Es hat sich der Fährmann zur Ruhe gelegt
Mit Weib und Kind.
»Frau, hörst du, wie sich der Laden bewegt?«
»Es ist der Wind!«
»Nein, horch, vom Flusse tönt Holgeschrei!
Ich möchte nur wissen, wer das noch sei!
Von hier ist niemand mehr drüben.«
Und lauter und näher der Holruf erscholl
Vom Flusse her.
Da faßt den Fergen ein tiefer Groll;
Er seufzt wohl schwer:
»Man läßt mir nicht Ruh' bei Tag und bei Nacht,
Und hab' ich die Augen kaum zugemacht,
So muß mich ein Störefried wecken.«

Er hebt sich vom Lager, schlüpft schnell ins Gewand,
»Hol!« ruft es, »Hol!« –
Nimmt rasch die schwere Laterne zur Hand;
Nun, Schlaf, fahre wohl!
Dann eilt er zur Fähre; dort liegt sein Boot.
Was tut man nicht alles ums liebe Brot!
– »Seid still!

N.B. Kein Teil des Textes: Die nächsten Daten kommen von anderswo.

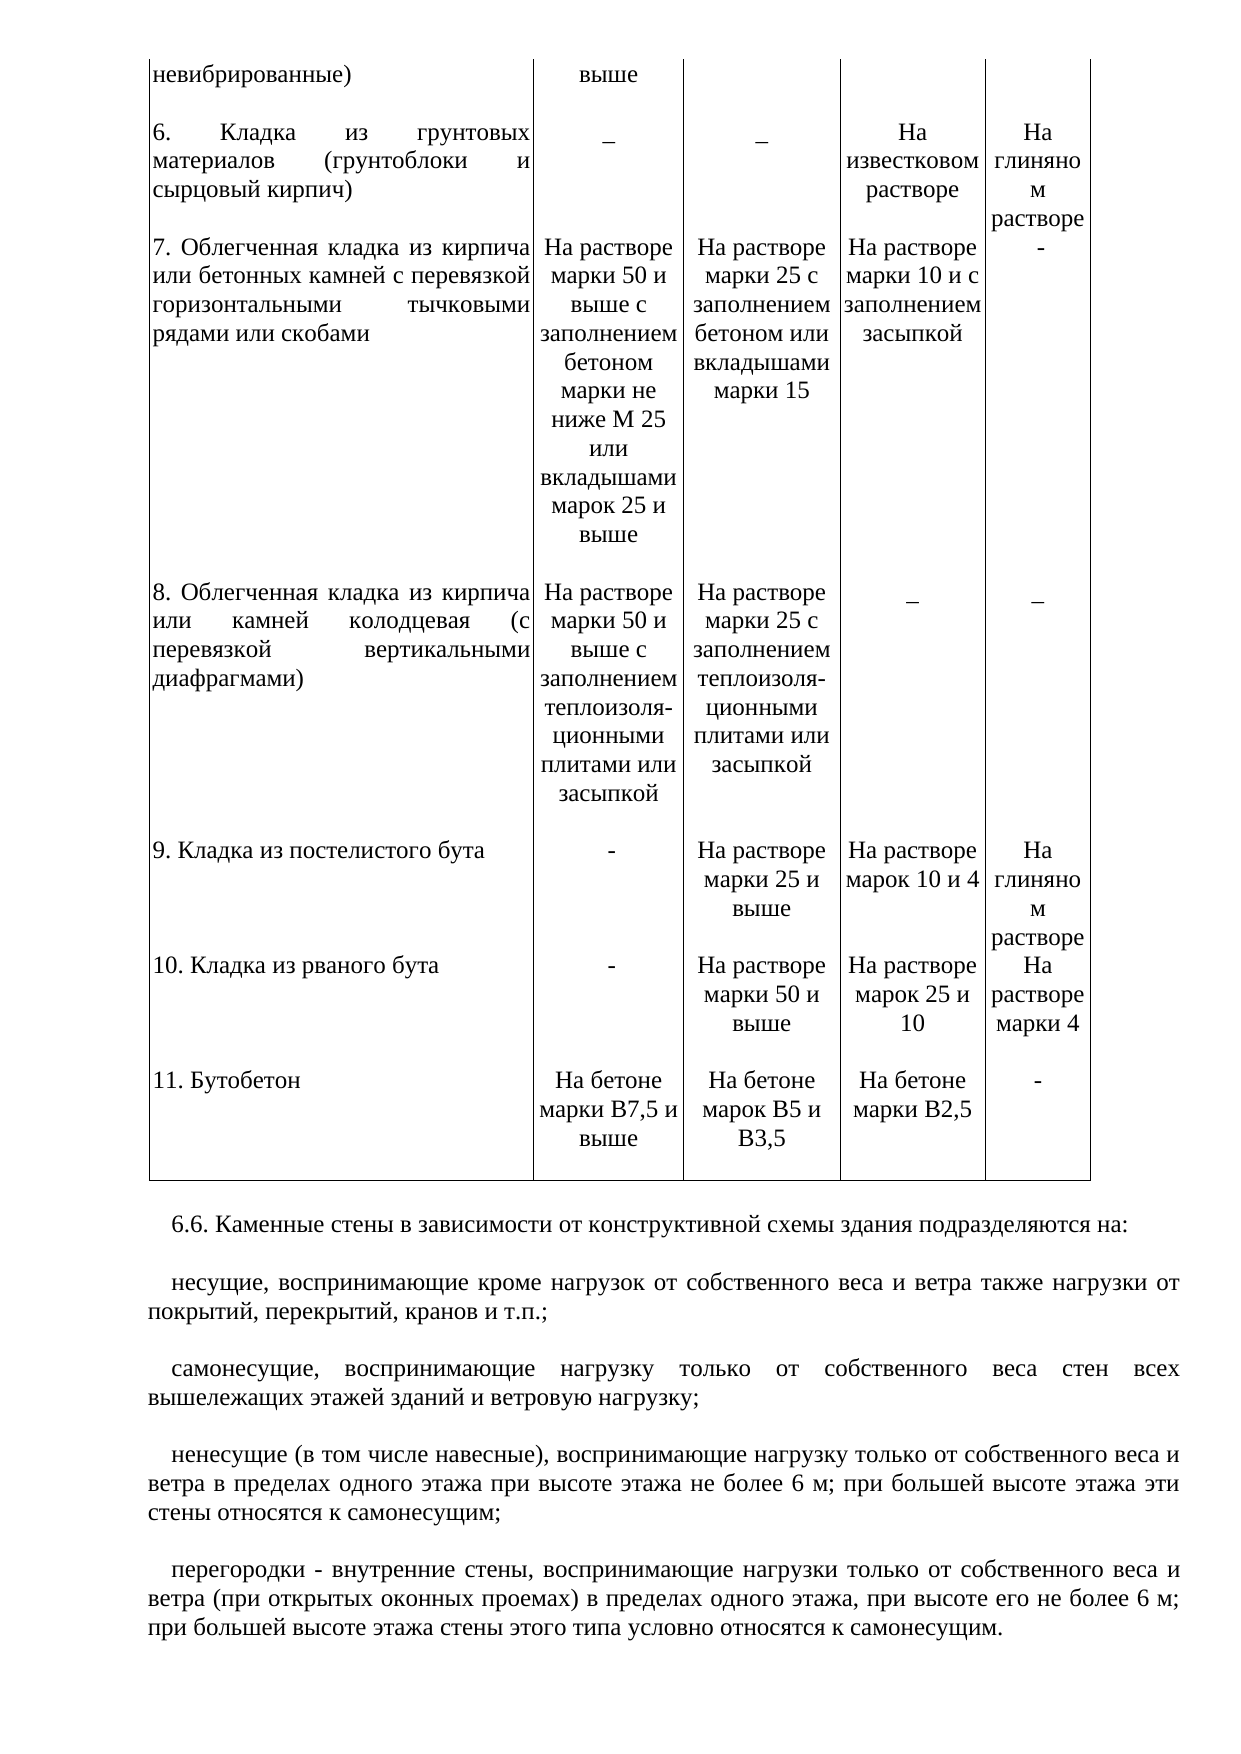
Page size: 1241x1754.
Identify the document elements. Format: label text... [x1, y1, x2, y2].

table_cell На бетоне марки B7,5 и выше [534, 1065, 683, 1180]
text перегородки - внутренние стены, воспринимающие нагрузки только от собственного веса и ветра (при открытых оконных проемах) в пределах одного этажа, при высоте его не более 6 м; при большей высоте этажа стены этого типа условно относятся к самонесущим. [148, 1554, 1181, 1641]
table_cell На растворе марки 4 [986, 950, 1090, 1065]
table_cell - [986, 1065, 1090, 1180]
table_cell На глиняном растворе [986, 117, 1090, 232]
table_cell 9. Кладка из постелистого бута [150, 835, 533, 950]
table_cell _ [684, 117, 840, 232]
table_cell 10. Кладка из рваного бута [150, 950, 533, 1065]
text ненесущие (в том числе навесные), воспринимающие нагрузку только от собственного веса и ветра в пределах одного этажа при высоте этажа не более 6 м; при большей высоте этажа эти стены относятся к самонесущим; [148, 1439, 1181, 1526]
table_cell На глиняном растворе [986, 835, 1090, 950]
table_cell _ [841, 577, 985, 835]
table_cell На известковом растворе [841, 117, 985, 232]
table_cell 8. Облегченная кладка из кирпича или камней колодцевая (с перевязкой вертикальными диафрагмами) [150, 577, 533, 835]
table_cell _ [534, 117, 683, 232]
table_cell На растворе марки 50 и выше с заполнением теплоизоля- ционными плитами или засыпкой [534, 577, 683, 835]
table_cell На растворе марки 25 с заполнением теплоизоля- ционными плитами или засыпкой [684, 577, 840, 835]
table_cell [684, 59, 840, 117]
table_cell 11. Бутобетон [150, 1065, 533, 1180]
table_cell На растворе марки 10 и с заполнением засыпкой [841, 232, 985, 577]
table_cell выше [534, 59, 683, 117]
table_cell [986, 59, 1090, 117]
text самонесущие, воспринимающие нагрузку только от собственного веса стен всех вышележащих этажей зданий и ветровую нагрузку; [148, 1353, 1181, 1411]
table_cell [841, 59, 985, 117]
table_cell невибрированные) [150, 59, 533, 117]
table_cell На бетоне марок B5 и B3,5 [684, 1065, 840, 1180]
text несущие, воспринимающие кроме нагрузок от собственного веса и ветра также нагрузки от покрытий, перекрытий, кранов и т.п.; [148, 1267, 1181, 1324]
table_cell 7. Облегченная кладка из кирпича или бетонных камней с перевязкой горизонтальными тычковыми рядами или скобами [150, 232, 533, 577]
text 6.6. Каменные стены в зависимости от конструктивной схемы здания подразделяются на: [148, 1209, 1181, 1238]
table_cell 6. Кладка из грунтовых материалов (грунтоблоки и сырцовый кирпич) [150, 117, 533, 232]
table_cell На растворе марки 50 и выше с заполнением бетоном марки не ниже М 25 или вкладышами марок 25 и выше [534, 232, 683, 577]
table_cell _ [986, 577, 1090, 835]
table_cell На растворе марок 10 и 4 [841, 835, 985, 950]
table_cell На растворе марки 25 с заполнением бетоном или вкладышами марки 15 [684, 232, 840, 577]
table_cell На растворе марки 50 и выше [684, 950, 840, 1065]
table_cell - [534, 950, 683, 1065]
table_cell На бетоне марки B2,5 [841, 1065, 985, 1180]
table_cell - [534, 835, 683, 950]
table_cell На растворе марок 25 и 10 [841, 950, 985, 1065]
table_cell На растворе марки 25 и выше [684, 835, 840, 950]
table_cell - [986, 232, 1090, 577]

Ich hole euch über!«

Schon steht er im Nachen, die Kette ist los.
»Hol!« tönt es fort.
Nun zwingt er das Fahrzeug mit kräftigem Stoß
Vom hohen Bord.
Es mischt sich des Lichtes zitternder Glanz
Mit irrenden Wellen zum nächtlichen Tanz;
So gleitet der Nachen hinüber.

Der Ferge blickt auf zu des Ufers Wand:
»Wer rief nach mir?«
Doch Stille herrscht rings auf Strom und Land:
»Ist niemand hier?«
Nein, nirgends ein Wandrer, nicht weit noch breit.
Der »Holruf« schweigt, nur das Käuzchen schreit
Dort hinten aus leuchtenden Weiden.

Doch plötzlich der Nachen, er schwankt und bangt
Vom schweren Tritt,
Und eine hohle Stimme verlangt:
»Nun, nimm mich mit!«
Da regt der Ferge das Ruder voll Hast:
Der Nachen geht tief, wie von riesiger Last
Unsichtbar, o Schrecken! beschweret.

Den Fährmann erfaßt es wie kalter Graus;
Er spricht kein Wort.
Es bläst ihm schnell die Laterne aus;
Er steuert fort.
Schon stößt der Nachen an sichern Strand.
Ein mächtiger Schritt erdröhnt vom Land.
Das Schifflein tanzt leicht auf den Wellen.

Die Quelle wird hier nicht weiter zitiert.